(Page images and the text extracted from them)
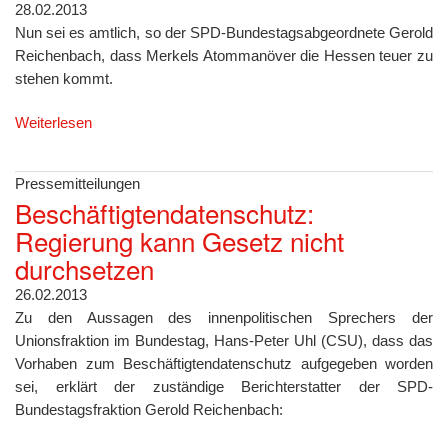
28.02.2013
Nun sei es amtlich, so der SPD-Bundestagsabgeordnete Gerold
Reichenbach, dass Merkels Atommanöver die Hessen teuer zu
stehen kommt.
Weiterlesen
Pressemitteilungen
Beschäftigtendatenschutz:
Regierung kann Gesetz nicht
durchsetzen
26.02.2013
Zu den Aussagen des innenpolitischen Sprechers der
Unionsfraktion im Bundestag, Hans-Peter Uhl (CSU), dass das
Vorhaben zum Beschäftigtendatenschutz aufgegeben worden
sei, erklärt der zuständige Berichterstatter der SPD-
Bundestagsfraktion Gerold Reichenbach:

* * *

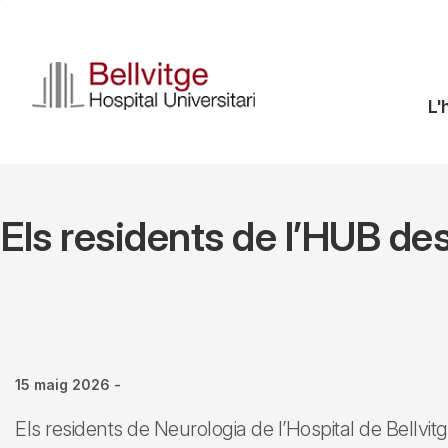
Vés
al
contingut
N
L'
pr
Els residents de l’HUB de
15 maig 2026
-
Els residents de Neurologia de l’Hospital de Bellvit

**DIRECTIONS**
How many lines of the records above contain the string "dass"? Case matters. Give only the number.

**SOLUTION BELOW**
2